I need to create a combination of sum of values closest to the target value. The combination needs to be of x numbers, where x is defined by the user. The algorithm will output the combination closest to a target value entered by the user. I also need to display the keys (values) that the algorithm returns.
Here is how I think the algorithm will work:
Target: 575
Values with corresponding keys:
150 [0] | 75 [1] | 123 [2] | 212 [3] | 23 [4] | 89 [5] | 20 [6]
77 [7] | 39 [8] | 16 [9] | 347 [10] | 512 [11] | 175 [12]
User wants Groups of: 5 values
The algorithm now runs combinations of sum of 5 values on the whole set and returns a sum of the values closest to the target value of 575.
Result
150 [0] + 212 [3] + 23 [4] + 77 [7] + 89 [5] = 551
Keys used were 0, 3, 4, 7, and 5.
I could use Arrays#combination(n), but I will not be able to keep track of the keys. I have been able to come up with a Hash which stores "key" => "int values", but I have no idea how to come up with an optimized algorithm to combine values stored in a Hash.
{0=>"150"}
{1=>"212"}
{2=>"23"}
{3=>"77"}
{4=>"89"}
P.S. This is not a homework. Its a personal project to put on the resume, talk about at interviews, and to learn to convert my ideas to code.

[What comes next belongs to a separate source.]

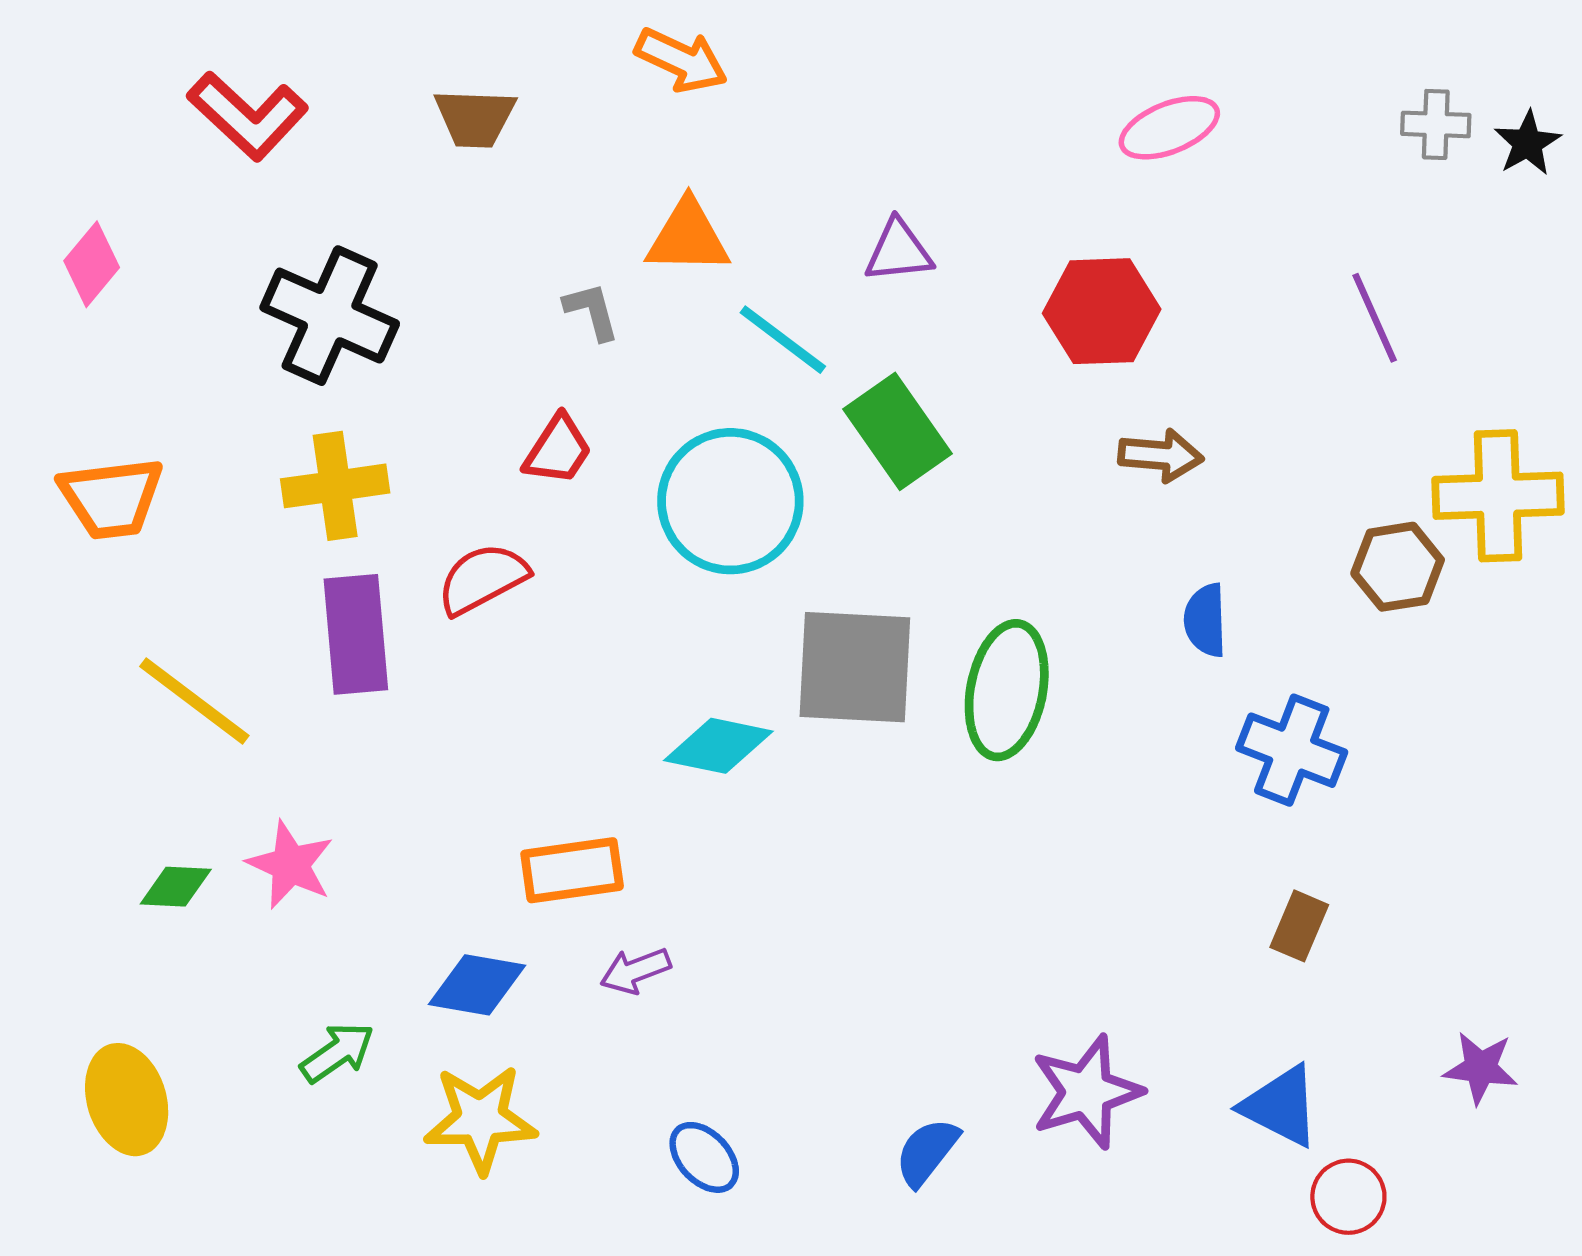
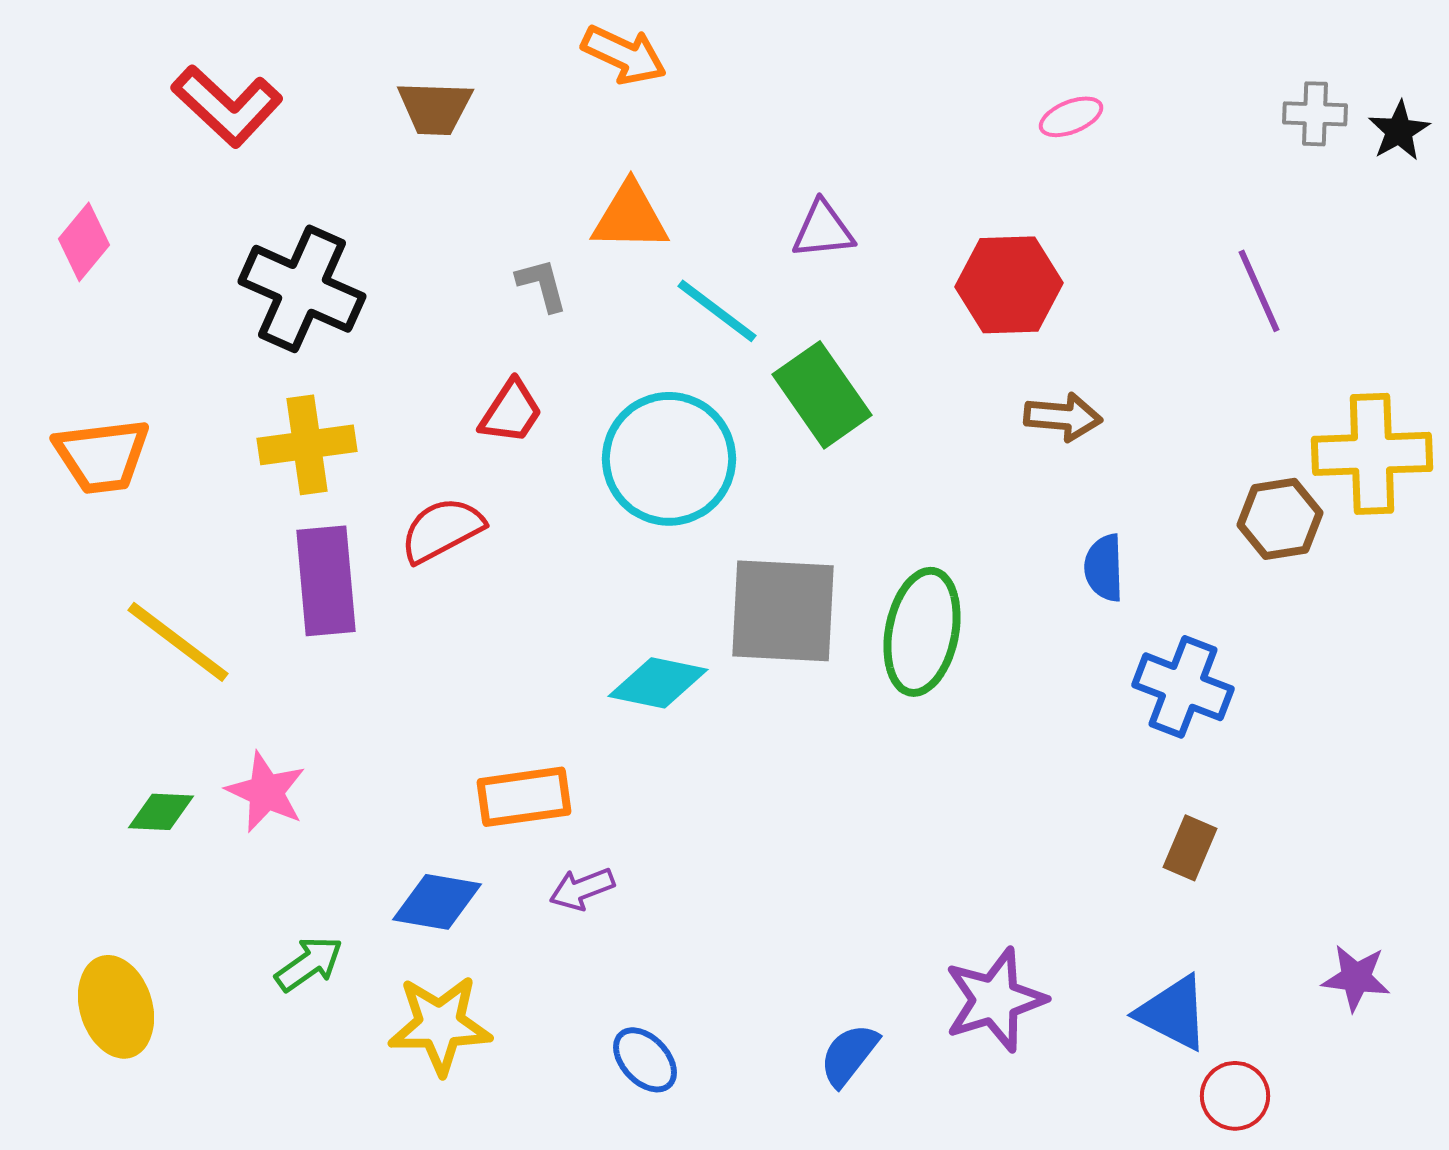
pink ellipse: (1169, 128) -> (1071, 117), size x0.7

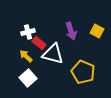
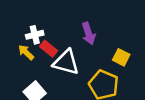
yellow square: (97, 31) -> (121, 57), moved
yellow arrow: (26, 56) -> (26, 52), moved

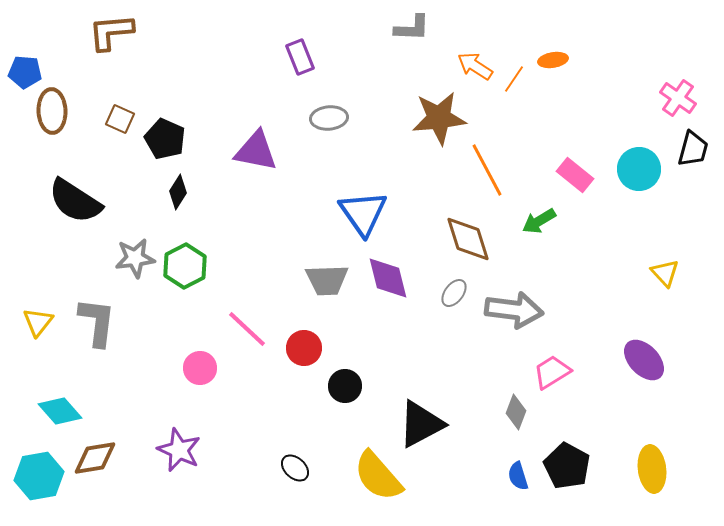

Something like this would work:
hash = {0 => 150, 1 => 75, 2 => 123, 3 => 212, 4 => 23, 5 => 89, 6 => 20, 7 => 77, 8 => 39, 9 => 16, 10 => 347, 11 => 512, 12 => 175}
# all key combinations of length 5
keys_of_5 = hash.keys.combination(5)
#=> #<Enumerator: [0, 1, 2, 3, 4, 6, 7, 8, 9, 10, 11, 12]:combination(5)>
# i.e. [[0, 1, 2, 3, 4], [0, 1, 2, 3, 5], [0, 1, 2, 3, 6], ...]
# sum the values for each combination
sums_of_5 = keys_of_5.map { |keys| [keys, hash.values_at(*keys).inject(:+)] }
#=> [[[0, 1, 2, 3, 4], 583], [[0, 1, 2, 3, 5], 649], [[0, 1, 2, 3, 6], 580], ...]
# sort by distance to target
sorted = sums_of_5.sort_by { |keys, sum| (sum - 575).abs }
#=> [[[4, 5, 7, 8, 10], 575], [[0, 4, 8, 9, 10], 575], [[3, 4, 5, 7, 12], 576], ...]
# let's find the nearest ones
nearest = sorted.select { |keys, sum| sum == sorted.first[1] }
# and print 'em
nearest.each do |keys, sum|
puts keys.map { |key| "%3d [%d]" % [hash[key], key] }.join(" + ") << " = #{sum}"
end
Output
23 [4] + 89 [5] + 77 [7] + 39 [8] + 347 [10] = 575
150 [0] + 23 [4] + 39 [8] + 16 [9] + 347 [10] = 575
In order to keep track of the indice, you can apply combination on the indice of the array, not the array itself.
array = [150, 75, 212, 23, 89, 20, 77, 39, 16, 347, 512, 175]
target = 575
x = 5
closest_indice =
array
.each_index.to_a
.combination(x)
.min_by{|is| (array.values_at(*is).inject(:+) - target).abs}
However, the answer is different from what you claim:
closest_indice # => [0, 3, 7, 8, 9]
array.values_at(*closest_indice) # => [150, 23, 39, 16, 347]
array.values_at(*closest_indice).inject(:+) # => 575
and I don't understand why you have a different answer.
Edit
As noticed my Stefan, there is no index 2. To deal with that:
hash = {0 => 150, 1 => 75, 3 => 212, 4 => 23, 5 => 89, 6 => 20, 7 => 77, 8 => 39, 9 => 16, 10 => 347, 11 => 512, 12 => 175}
target = 575
x = 5
closest_keys =
hash
.keys
.combination(x)
.min_by{|is| (hash.values_at(*is).inject(:+) - target).abs}
closest_keys # => [0, 4, 8, 9, 10]
hash.values_at(*closest_indice) # => [150, 23, 39, 16, 347]
hash.values_at(*closest_indice).inject(:+) # => 575
Notice This answer applies to the question as was at the beginning (i.e., before the OP changed the question to add an element 123 with index 2).